• [Required action]: Going line by line through the records below, count those containing the word "href", then give only the count.

(The records begins)

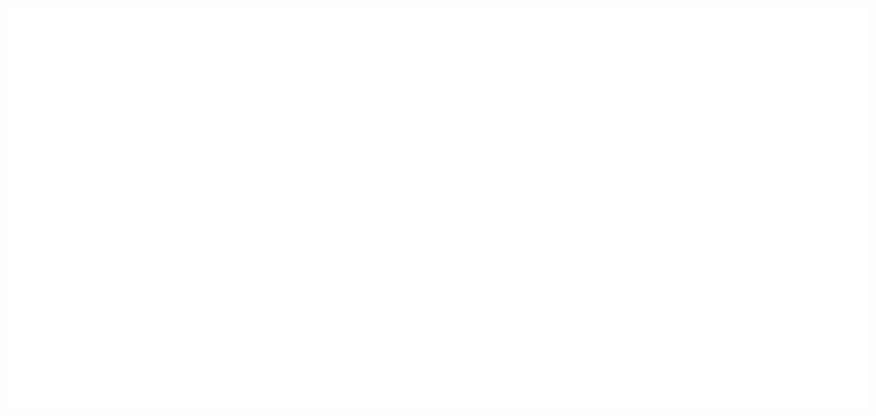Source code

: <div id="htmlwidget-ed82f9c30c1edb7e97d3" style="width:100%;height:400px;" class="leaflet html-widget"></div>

(The records ends)
(The records begins)

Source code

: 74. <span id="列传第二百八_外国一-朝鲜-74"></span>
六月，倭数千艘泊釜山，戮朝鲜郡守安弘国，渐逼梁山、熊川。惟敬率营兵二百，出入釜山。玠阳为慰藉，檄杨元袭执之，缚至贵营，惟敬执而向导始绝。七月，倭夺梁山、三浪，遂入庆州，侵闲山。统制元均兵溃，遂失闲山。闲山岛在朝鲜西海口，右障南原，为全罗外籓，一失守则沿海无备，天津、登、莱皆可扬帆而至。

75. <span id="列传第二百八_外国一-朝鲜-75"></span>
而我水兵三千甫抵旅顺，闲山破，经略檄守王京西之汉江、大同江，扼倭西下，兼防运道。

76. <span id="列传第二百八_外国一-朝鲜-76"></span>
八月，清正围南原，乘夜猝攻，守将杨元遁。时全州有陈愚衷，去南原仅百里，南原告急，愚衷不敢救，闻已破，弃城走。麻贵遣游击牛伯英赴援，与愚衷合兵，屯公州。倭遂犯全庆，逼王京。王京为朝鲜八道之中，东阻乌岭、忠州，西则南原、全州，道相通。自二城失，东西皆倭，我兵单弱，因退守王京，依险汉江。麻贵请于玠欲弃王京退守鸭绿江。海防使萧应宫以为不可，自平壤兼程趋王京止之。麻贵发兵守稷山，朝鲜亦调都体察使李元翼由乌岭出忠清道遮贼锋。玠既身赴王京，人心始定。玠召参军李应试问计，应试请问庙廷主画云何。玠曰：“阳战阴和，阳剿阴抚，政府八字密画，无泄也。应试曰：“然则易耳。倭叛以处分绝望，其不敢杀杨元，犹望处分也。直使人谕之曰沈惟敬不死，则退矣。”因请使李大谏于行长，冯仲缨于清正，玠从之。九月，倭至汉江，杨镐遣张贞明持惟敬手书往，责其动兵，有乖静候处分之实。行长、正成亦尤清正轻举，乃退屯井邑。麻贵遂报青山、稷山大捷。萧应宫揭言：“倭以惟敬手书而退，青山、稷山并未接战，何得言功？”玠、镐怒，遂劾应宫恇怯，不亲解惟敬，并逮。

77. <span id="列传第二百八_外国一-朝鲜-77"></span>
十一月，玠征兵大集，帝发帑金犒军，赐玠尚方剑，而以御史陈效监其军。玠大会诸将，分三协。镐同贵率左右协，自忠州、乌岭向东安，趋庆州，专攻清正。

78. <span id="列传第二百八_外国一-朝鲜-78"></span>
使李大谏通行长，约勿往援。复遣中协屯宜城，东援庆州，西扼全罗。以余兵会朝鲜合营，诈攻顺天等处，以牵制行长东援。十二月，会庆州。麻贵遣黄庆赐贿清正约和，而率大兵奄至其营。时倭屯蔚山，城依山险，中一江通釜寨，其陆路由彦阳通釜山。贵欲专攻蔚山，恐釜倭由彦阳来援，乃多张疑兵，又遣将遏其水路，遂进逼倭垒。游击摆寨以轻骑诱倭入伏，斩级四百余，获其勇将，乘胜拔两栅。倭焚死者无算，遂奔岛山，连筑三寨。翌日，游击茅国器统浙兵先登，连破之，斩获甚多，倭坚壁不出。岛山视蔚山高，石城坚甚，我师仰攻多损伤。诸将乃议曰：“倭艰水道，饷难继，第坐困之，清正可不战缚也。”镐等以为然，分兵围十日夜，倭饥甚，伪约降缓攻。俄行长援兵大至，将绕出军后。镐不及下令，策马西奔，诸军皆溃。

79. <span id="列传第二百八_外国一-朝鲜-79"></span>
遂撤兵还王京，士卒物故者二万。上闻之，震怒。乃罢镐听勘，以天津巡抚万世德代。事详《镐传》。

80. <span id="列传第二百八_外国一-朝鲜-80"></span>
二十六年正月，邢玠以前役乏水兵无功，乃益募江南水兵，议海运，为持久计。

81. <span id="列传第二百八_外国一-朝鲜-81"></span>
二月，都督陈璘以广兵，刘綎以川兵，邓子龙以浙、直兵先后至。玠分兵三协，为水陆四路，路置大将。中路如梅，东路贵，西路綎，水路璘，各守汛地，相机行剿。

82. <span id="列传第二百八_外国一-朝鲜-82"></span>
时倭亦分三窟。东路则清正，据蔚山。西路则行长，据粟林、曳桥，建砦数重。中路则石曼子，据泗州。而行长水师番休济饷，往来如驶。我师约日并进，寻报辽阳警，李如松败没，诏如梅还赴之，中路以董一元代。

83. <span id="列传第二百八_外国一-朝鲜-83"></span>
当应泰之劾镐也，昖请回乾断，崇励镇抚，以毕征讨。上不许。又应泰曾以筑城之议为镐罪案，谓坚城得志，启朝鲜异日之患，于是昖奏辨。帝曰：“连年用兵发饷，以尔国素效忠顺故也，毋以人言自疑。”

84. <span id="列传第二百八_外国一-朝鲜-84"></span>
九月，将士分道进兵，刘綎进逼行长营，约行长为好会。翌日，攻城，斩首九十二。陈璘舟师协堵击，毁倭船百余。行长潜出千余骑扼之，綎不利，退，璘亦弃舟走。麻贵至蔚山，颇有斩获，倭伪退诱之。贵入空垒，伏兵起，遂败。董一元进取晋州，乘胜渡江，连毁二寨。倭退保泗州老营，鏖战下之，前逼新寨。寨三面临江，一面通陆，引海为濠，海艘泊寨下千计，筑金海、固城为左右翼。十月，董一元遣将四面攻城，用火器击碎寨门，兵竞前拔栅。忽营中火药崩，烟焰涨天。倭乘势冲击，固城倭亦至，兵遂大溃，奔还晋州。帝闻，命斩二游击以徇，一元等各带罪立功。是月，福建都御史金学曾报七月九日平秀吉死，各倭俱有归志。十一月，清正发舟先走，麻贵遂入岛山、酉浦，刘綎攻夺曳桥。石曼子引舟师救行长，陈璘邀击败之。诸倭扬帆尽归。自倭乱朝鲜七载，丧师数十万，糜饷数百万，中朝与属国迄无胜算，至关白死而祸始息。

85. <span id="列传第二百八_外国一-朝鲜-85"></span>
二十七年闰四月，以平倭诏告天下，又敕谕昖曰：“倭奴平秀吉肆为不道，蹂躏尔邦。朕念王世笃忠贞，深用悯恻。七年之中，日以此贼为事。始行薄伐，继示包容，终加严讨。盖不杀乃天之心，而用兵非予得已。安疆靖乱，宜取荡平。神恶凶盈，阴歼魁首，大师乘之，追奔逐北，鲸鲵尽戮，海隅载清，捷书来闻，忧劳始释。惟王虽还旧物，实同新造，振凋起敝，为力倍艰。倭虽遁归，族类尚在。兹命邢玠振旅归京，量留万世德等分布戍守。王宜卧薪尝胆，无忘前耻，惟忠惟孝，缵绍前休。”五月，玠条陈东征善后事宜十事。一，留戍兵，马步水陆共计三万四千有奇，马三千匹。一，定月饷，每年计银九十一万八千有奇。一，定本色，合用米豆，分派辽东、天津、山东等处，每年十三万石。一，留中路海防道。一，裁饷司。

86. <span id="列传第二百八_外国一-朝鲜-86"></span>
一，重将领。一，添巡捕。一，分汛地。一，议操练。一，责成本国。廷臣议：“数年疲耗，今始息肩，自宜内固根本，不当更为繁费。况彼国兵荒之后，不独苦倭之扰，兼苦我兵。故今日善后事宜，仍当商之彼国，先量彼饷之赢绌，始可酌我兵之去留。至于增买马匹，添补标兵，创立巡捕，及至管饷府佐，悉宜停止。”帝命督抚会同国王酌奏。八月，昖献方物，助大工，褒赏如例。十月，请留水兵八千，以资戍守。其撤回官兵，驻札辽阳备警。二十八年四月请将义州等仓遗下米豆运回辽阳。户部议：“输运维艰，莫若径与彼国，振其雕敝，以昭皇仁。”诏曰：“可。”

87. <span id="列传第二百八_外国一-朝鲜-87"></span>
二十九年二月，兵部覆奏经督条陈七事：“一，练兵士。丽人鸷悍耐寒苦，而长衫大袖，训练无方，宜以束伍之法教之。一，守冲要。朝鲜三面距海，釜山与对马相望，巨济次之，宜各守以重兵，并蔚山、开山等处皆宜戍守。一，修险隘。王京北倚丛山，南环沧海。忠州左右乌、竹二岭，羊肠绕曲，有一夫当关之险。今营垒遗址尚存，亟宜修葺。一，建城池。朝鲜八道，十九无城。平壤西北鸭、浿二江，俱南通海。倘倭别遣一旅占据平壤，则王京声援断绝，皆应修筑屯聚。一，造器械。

(The records ends)
(The records begins)

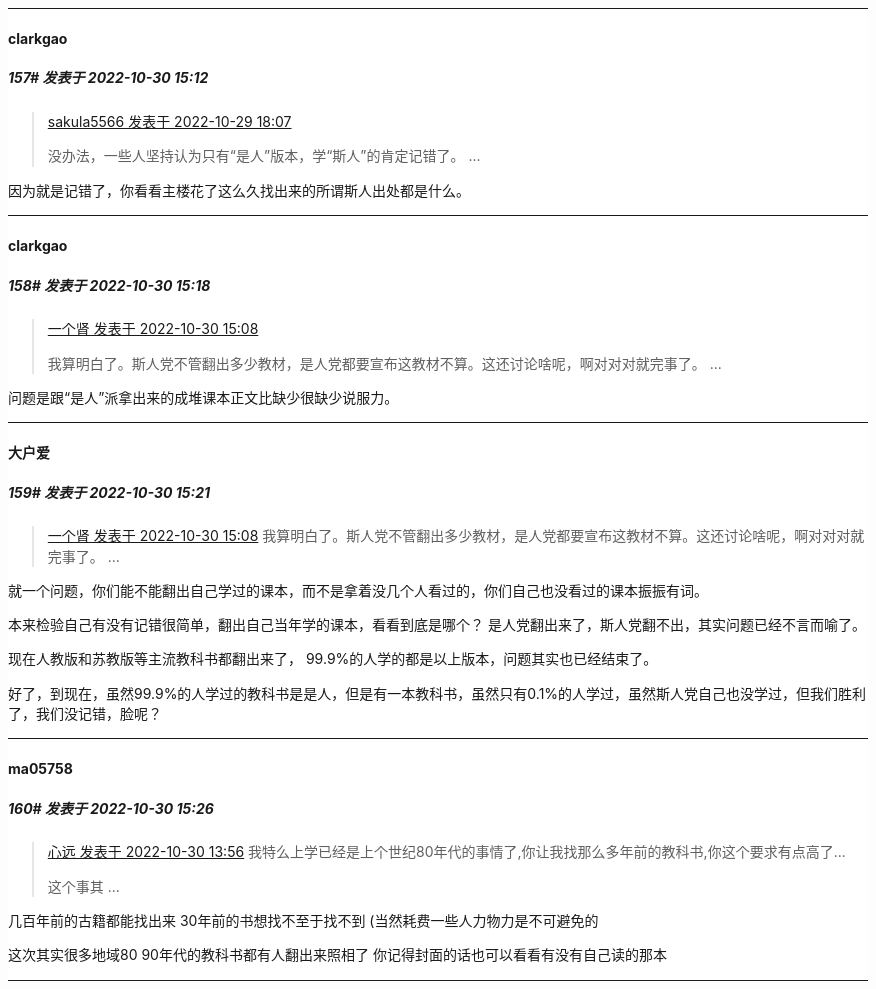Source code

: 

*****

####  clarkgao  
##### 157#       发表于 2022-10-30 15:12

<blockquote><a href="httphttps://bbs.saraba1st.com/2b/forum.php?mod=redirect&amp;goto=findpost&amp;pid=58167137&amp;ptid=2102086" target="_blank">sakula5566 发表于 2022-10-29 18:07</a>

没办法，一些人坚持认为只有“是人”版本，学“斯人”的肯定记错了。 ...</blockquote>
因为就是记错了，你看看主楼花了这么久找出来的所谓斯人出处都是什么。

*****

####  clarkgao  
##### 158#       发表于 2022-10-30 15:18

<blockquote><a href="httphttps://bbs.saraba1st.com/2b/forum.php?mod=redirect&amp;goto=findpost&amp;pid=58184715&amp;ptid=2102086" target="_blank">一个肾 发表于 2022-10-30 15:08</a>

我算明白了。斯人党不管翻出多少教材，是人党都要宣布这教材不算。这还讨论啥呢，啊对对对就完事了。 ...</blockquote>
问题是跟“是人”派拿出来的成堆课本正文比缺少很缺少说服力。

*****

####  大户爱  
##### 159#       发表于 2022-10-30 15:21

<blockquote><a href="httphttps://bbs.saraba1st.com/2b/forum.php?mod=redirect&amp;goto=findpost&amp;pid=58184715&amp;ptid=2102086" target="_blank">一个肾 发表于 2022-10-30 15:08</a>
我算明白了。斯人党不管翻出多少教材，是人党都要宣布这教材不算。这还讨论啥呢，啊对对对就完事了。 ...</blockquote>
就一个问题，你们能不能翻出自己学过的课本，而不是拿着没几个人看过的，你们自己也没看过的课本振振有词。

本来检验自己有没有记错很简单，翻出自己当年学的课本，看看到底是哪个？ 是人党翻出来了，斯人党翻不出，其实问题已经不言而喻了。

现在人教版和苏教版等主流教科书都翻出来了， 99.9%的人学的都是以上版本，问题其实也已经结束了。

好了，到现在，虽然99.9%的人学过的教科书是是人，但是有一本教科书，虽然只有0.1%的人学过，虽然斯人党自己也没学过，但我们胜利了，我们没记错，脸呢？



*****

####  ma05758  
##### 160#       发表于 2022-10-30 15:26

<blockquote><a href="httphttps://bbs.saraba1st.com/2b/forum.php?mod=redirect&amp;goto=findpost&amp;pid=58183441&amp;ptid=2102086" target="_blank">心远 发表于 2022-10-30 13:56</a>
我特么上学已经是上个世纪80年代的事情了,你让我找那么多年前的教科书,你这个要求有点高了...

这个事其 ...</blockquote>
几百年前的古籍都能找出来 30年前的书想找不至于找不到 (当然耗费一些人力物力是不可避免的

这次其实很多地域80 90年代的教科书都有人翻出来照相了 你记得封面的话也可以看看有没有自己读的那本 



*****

(The records ends)

• [Solution below]: 4